Common fragile sites (CFSs) are breakage-prone genomic loci, and are considered to be hotspots for genomic rearrangements frequently observed in cancers. Understanding the underlying mechanisms for CFS instability will lead to better insight on cancer etiology. Here we show that Polycomb group proteins BMI1 and RNF2 are suppressors of transcription-replication conflicts (TRCs) and CFS instability. Cells depleted of BMI1 or RNF2 showed slower replication forks and elevated fork stalling. These phenotypes are associated with increase occupancy of RNA Pol II (RNAPII) at CFSs, suggesting that the BMI1-RNF2 complex regulate RNAPII elongation at these fragile regions. Using proximity ligase assays, we showed that depleting BMI1 or RNF2 causes increased associations between RNAPII with EdU-labeled nascent forks and replisomes, suggesting increased TRC incidences. Increased occupancy of a fork protective factor FANCD2 and R-loop resolvase RNH1 at CFSs are observed in RNF2 CRISPR-KO cells, which are consistent with increased transcription-associated replication stress in RNF2-deficient cells. Depleting FANCD2 or FANCI proteins further increased genomic instability and cell death of the RNF2-deficient cells, suggesting that in the absence of RNF2, cells depend on these fork-protective factors for survival. These data suggest that the Polycomb proteins have non-canonical roles in suppressing TRC and preserving genomic integrity.

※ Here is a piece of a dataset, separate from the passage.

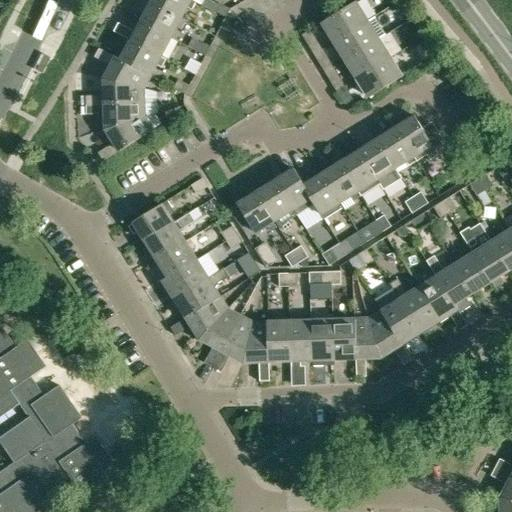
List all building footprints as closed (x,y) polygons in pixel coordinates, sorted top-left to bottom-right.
[(145,13),(141,21),(170,36),(176,24),(185,28),(188,22),(180,17),(146,0),(142,0),(138,10),(145,13)] [(146,0),(180,17),(185,6),(191,10),(196,1),(193,0),(146,0)] [(323,21),(334,40),(367,19),(355,1),(323,21)] [(214,10),(226,16),(230,8),(219,2),(214,10)] [(367,20),(367,19),(334,40),(346,59),(379,38),(378,38),(385,33),(374,15),(367,20)] [(130,39),(159,55),(170,36),(141,21),(135,31),(118,22),(113,30),(130,39)] [(317,40),(310,29),(302,34),(309,45),(317,40)] [(379,38),(346,59),(358,77),(390,57),(379,38)] [(130,39),(125,49),(120,46),(115,56),(120,59),(149,74),(155,63),(161,67),(166,58),(159,55),(130,39)] [(206,55),(210,46),(198,40),(194,49),(206,55)] [(120,59),(115,56),(99,47),(95,55),(111,64),(104,78),(142,87),(149,74),(120,59)] [(322,48),(314,53),(321,64),(329,59),(322,48)] [(402,76),(390,57),(358,77),(370,96),(402,76)] [(325,71),(332,82),(341,77),(334,66),(325,71)] [(86,105),(143,101),(157,101),(156,89),(142,90),(142,87),(104,78),(105,94),(86,95),(86,105)] [(185,93),(190,84),(178,78),(174,87),(185,93)] [(345,85),(337,90),(344,101),(352,96),(345,85)] [(106,113),(107,129),(144,117),(143,101),(86,105),(87,114),(106,113)] [(432,144),(415,116),(397,127),(414,155),(424,149),(427,154),(435,149),(432,145),(432,144)] [(152,130),(144,117),(107,129),(115,142),(98,152),(103,161),(152,130)] [(397,127),(378,139),(395,167),(406,160),(409,165),(417,161),(414,155),(397,127)] [(399,173),(395,167),(378,139),(360,150),(377,178),(388,172),(391,177),(399,173)] [(360,150),(341,161),(359,190),(370,184),(373,189),(381,184),(377,178),(360,150)] [(362,195),(359,190),(341,161),(323,173),(340,201),(351,195),(354,200),(362,195)] [(496,168),(502,178),(505,182),(511,177),(511,170),(506,161),(496,168)] [(306,206),(314,202),(314,201),(304,184),(305,184),(295,168),(276,180),(293,208),(303,201),(306,206)] [(466,180),(459,168),(452,173),(459,184),(466,180)] [(314,202),(321,213),(324,219),(344,207),(340,201),(323,173),(305,184),(304,184),(314,201),(314,202)] [(486,174),(478,179),(485,190),(493,185),(486,174)] [(203,177),(192,185),(197,193),(208,186),(203,177)] [(470,184),(477,195),(485,190),(478,179),(470,184)] [(276,180),(257,192),(274,219),(284,213),(287,218),(296,212),(293,208),(276,180)] [(277,224),(274,219),(257,192),(229,209),(236,220),(244,215),(249,221),(255,231),(266,225),(269,230),(277,224)] [(421,192),(413,197),(420,208),(428,203),(421,192)] [(412,213),(420,208),(413,197),(405,201),(412,213)] [(450,197),(442,202),(449,213),(457,208),(450,197)] [(174,210),(167,199),(134,221),(134,222),(129,225),(134,233),(139,230),(145,240),(173,222),(168,214),(174,210)] [(449,213),(442,202),(434,207),(441,218),(449,213)] [(173,222),(145,240),(157,259),(184,241),(178,231),(202,215),(197,207),(173,222)] [(423,214),(411,221),(417,231),(429,223),(423,214)] [(244,215),(236,220),(240,227),(249,221),(244,215)] [(376,220),(383,231),(391,226),(384,215),(376,220)] [(365,243),(376,236),(383,231),(376,220),(369,224),(358,231),(365,243)] [(405,226),(397,231),(400,236),(404,236),(409,233),(405,226)] [(222,233),(227,240),(237,234),(232,227),(222,233)] [(473,253),(490,281),(493,285),(501,280),(498,275),(508,269),(491,242),(482,247),(469,227),(460,232),(473,253)] [(508,269),(511,266),(511,235),(509,230),(491,242),(508,269)] [(347,238),(339,243),(346,254),(354,249),(365,243),(358,231),(347,238)] [(243,244),(237,234),(227,240),(233,250),(243,244)] [(169,277),(196,260),(190,250),(196,247),(190,238),(185,242),(184,241),(157,259),(169,277)] [(338,259),(346,254),(339,243),(331,248),(338,259)] [(308,258),(307,257),(300,246),(293,250),(300,262),(308,258)] [(285,255),(292,267),(300,262),(293,250),(285,255)] [(373,260),(366,250),(358,255),(365,265),(373,260)] [(473,253),(455,265),(472,292),(490,281),(473,253)] [(437,276),(455,303),(460,312),(472,305),(466,296),(472,292),(455,265),(445,271),(435,254),(427,259),(437,276)] [(208,278),(196,260),(169,277),(165,279),(176,298),(208,278)] [(176,298),(188,316),(219,297),(212,286),(228,275),(229,277),(238,272),(232,263),(224,268),(208,278),(176,298)] [(331,272),(332,284),(341,284),(341,271),(331,272)] [(331,272),(322,272),(309,273),(310,287),(323,287),(322,285),(332,284),(331,272)] [(288,286),(287,273),(278,274),(279,287),(288,286)] [(296,273),(287,273),(288,286),(297,286),(296,273)] [(468,324),(460,312),(455,303),(437,276),(419,288),(438,319),(449,312),(460,330),(468,324)] [(390,283),(400,299),(420,331),(438,319),(419,288),(408,295),(398,278),(390,283)] [(227,309),(219,297),(188,316),(202,338),(227,309)] [(401,343),(420,331),(400,299),(382,311),(401,343)] [(240,316),(227,309),(202,338),(223,349),(240,316)] [(382,311),(370,319),(381,356),(401,343),(382,311)] [(253,323),(240,316),(223,349),(245,360),(253,323)] [(355,319),(333,320),(335,357),(357,356),(355,319)] [(357,356),(381,356),(370,319),(355,319),(357,356)] [(172,327),(177,335),(188,328),(183,320),(172,327)] [(311,321),(313,358),(313,364),(335,364),(335,357),(333,320),(311,321)] [(291,359),(291,365),(301,365),(301,358),(313,358),(311,321),(289,322),(291,359)] [(245,360),(269,359),(267,322),(253,323),(245,360)] [(289,322),(267,322),(269,359),(291,359),(289,322)] [(0,327),(0,511),(36,511),(47,505),(41,497),(70,477),(78,488),(102,471),(110,465),(103,454),(93,440),(96,438),(95,437),(85,444),(72,425),(72,424),(81,418),(69,401),(60,387),(61,387),(60,385),(44,396),(31,377),(43,368),(35,357),(35,356),(26,343),(29,341),(28,340),(15,348),(0,327)] [(398,354),(405,365),(413,360),(406,348),(398,354)] [(206,362),(214,367),(220,355),(212,351),(206,362)] [(228,360),(220,355),(214,367),(222,371),(228,360)] [(270,361),(260,361),(261,381),(271,381),(270,361)] [(367,363),(357,364),(358,377),(367,376),(367,363)] [(500,457),(496,466),(507,472),(511,463),(500,457)] [(511,499),(511,474),(507,472),(496,466),(491,475),(509,484),(502,497),(511,499)] [(511,511),(511,499),(502,497),(501,511),(511,511)]
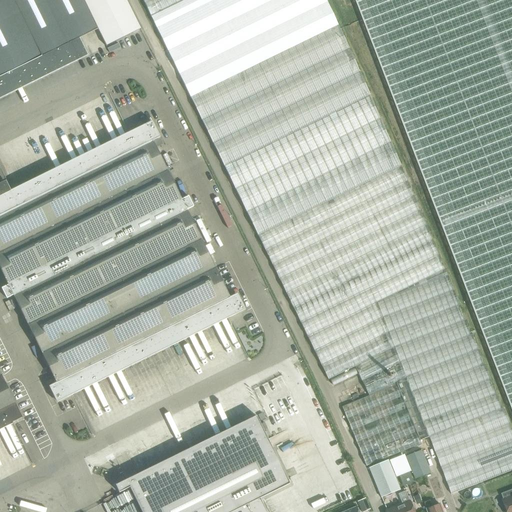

常见的易碎位点（CFS）是易断裂的基因组位点，被认为是癌症中经常观察到的基因组重排的热点。了解CFS不稳定性的潜在机制将导致对癌症病因学的更好认识。在这里，我们显示Polycomb组蛋白BMI1和RNF2是转录复制冲突（TRC）和CFS不稳定性的抑制剂。耗尽BMI1或RNF2的细胞显示出较慢的复制叉和升高的叉停滞。这些表型与CFS处RNA Pol II（RNAPII）的增加占有率有关，表明BMI1-RNF2复合物调节这些脆弱区域的RNAPII延伸。使用邻近连接酶分析法，我们发现消耗BMI1或RNF2会导致RNAPII与EdU标记的新生叉和复制体之间的关联增加，提示TRC发生率增加。在RNF2 CRISPR-KO细胞中观察到叉保护因子FANCD2和R环溶解酶RNH1在CFS处的占用增加，这与RNF2缺陷细胞中转录相关的复制应激增加有关。耗尽FANCD2或FANCI蛋白会进一步增加RNF2缺陷细胞的基因组不稳定性和细胞死亡，这表明在缺乏RNF2的情况下，细胞的存活依赖于这些叉保护因子。这些数据表明，Polycomb蛋白在抑制TRC和保持基因组完整性方面具有非典型作用。耗尽FANCD2或FANCI蛋白会进一步增加RNF2缺陷细胞的基因组不稳定性和细胞死亡，这表明在缺乏RNF2的情况下，细胞的存活依赖于这些叉保护因子。这些数据表明，Polycomb蛋白在抑制TRC和保持基因组完整性方面具有非典型作用。耗尽FANCD2或FANCI蛋白会进一步增加RNF2缺陷细胞的基因组不稳定性和细胞死亡，这表明在缺乏RNF2的情况下，细胞的存活依赖于这些叉保护因子。这些数据表明，Polycomb蛋白在抑制TRC和保持基因组完整性方面具有非典型作用。